**Assignment 1**
Summarize the RGZ user analysis in two sentences.
**Assignment 2**
Write what comes next in the RGZ user analysis, starting after its last line.

**Source passage**

• • • •

In [68]:
from __future__ import division
import os
os.chdir('/Users/willettk/Astronomy/Research/GalaxyZoo/rgz-analysis/python/')

import rgz

In [4]:
subjects,classifications,users = rgz.load_rgz_data()

(1) Of the 6970 volunteers, how many are anonymous? Or are all anonymous users classified as one user?


In [29]:
total_users = users.count()

c = classifications.find_one()
rgz_project_id = c['project_id']

did_at_least_one = users.find({'projects.%s.classification_count' % rgz_project_id:{'$gte':1}})

In [58]:
registered_users = users.find({'projects.%s.classification_count' % rgz_project_id:{'$gte':1},'name':{'$exists':True}})
print '%i registered users did at least 1 RGZ classification.' % registered_users.count()


6902 registered users did at least 1 RGZ classification.

In [ ]:
from collections import Counter

anonymous_classifications = classifications.find({'user_name':{'$exists':False}})
ips = [c['user_ip'] for c in anonymous_classifications]
ip_counter = Counter(ips)

registered_classifications = classifications.find({'user_name':{'$exists':True}})
rips = [c['user_ip'] for c in registered_classifications]
rip_counter = Counter(rips)

In [62]:
print '%i different IP addresses submitted an anonymous RGZ classification.' % len(ip_counter)


20396 different IP addresses submitted an anonymous RGZ classification.

• • • •

[Saved data entries]
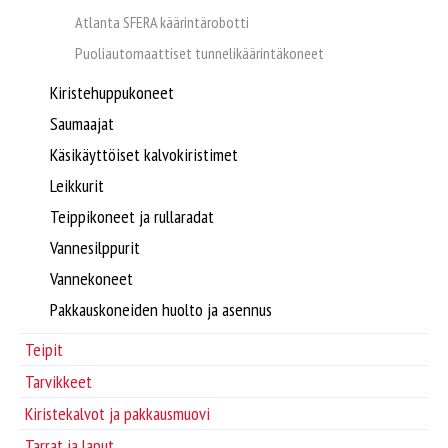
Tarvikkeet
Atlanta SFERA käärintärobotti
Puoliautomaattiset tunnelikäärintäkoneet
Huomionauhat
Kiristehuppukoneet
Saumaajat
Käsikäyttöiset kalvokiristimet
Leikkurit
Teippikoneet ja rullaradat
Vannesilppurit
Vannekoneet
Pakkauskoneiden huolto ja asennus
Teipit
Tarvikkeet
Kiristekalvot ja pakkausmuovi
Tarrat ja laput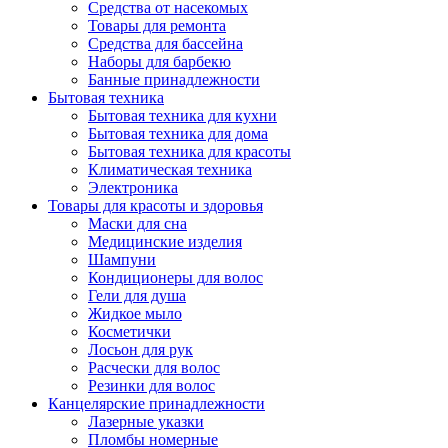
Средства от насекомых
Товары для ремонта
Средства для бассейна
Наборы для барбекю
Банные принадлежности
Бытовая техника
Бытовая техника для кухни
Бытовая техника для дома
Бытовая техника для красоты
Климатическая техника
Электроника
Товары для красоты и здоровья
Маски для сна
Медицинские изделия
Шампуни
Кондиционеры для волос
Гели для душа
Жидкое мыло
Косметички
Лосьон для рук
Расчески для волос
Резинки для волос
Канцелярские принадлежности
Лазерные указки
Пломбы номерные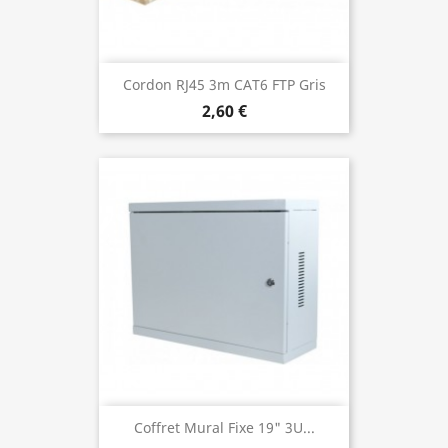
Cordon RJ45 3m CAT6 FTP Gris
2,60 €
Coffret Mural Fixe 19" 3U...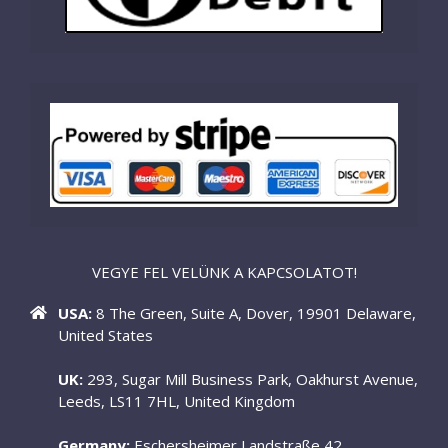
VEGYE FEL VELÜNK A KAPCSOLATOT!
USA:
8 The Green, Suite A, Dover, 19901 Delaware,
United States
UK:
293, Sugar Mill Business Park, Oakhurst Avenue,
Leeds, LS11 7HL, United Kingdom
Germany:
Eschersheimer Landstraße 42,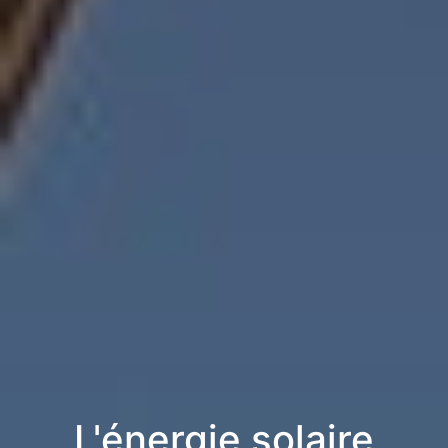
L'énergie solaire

• • • •

**Exercise result 1**
The analysis loads the RGZ subjects, classifications and users, then asks how many of the 6970 volunteers are anonymous or whether all anonymous users count as one user. It finds that 6902 registered users did at least one RGZ classification and that 20396 different IP addresses submitted an anonymous RGZ classification.

**Exercise result 2**
(2) What is the highest number of classifications that one user has completed?


In [66]:
mc = max(users.find({'projects.%s.classification_count' % rgz_project_id:{'$gte':1}},{'projects.%s.classification_count' % rgz_project_id:1,'_id':0}))
nmax = mc['projects'][str(rgz_project_id)]['classification_count']
max_user = users.find_one({'projects.%s.classification_count' % rgz_project_id:nmax})
print 'Most classifications done is %i by %s' % (nmax,max_user['name'])


Most classifications done is 72823 by antikodon

(3) How many classifications have come from anonymous users? Do we include them in our analysis?


In [69]:
ac = anonymous_classifications.count()
cc = classifications.count()
print '%i RGZ classifications were by anonymous users. This is %.2f percent of the total.' % (ac,ac/cc * 100)


321549 RGZ classifications were by anonymous users. This is 26.68 percent of the total.

Anonymous and registered classifications are treated identically in the current analysis.

(4) A plot of percentage of total classifications per user or number of classifications per user. Whichever looks better. Split the superusers from everyone else as the graph will look funny if we put everyone together. Can we use username or should we label the users as 1, 2, 3 etc.?


In [72]:
%pylab inline
import pandas as pd


Populating the interactive namespace from numpy and matplotlib

In [73]:
# Retrieve RGZ data, convert into data frames
batch_classifications = classifications.find({"updated_at": {"$gt": rgz.main_release_date}})
dfc = pd.DataFrame( list(batch_classifications) )

In [75]:
rgz.plot_user_counts(dfc)


(5) to highlight the contribution of superusers, can you get the completion fraction of the project with and without the superusers?


In [74]:
rgz.plot_empirical_distribution_function(dfc)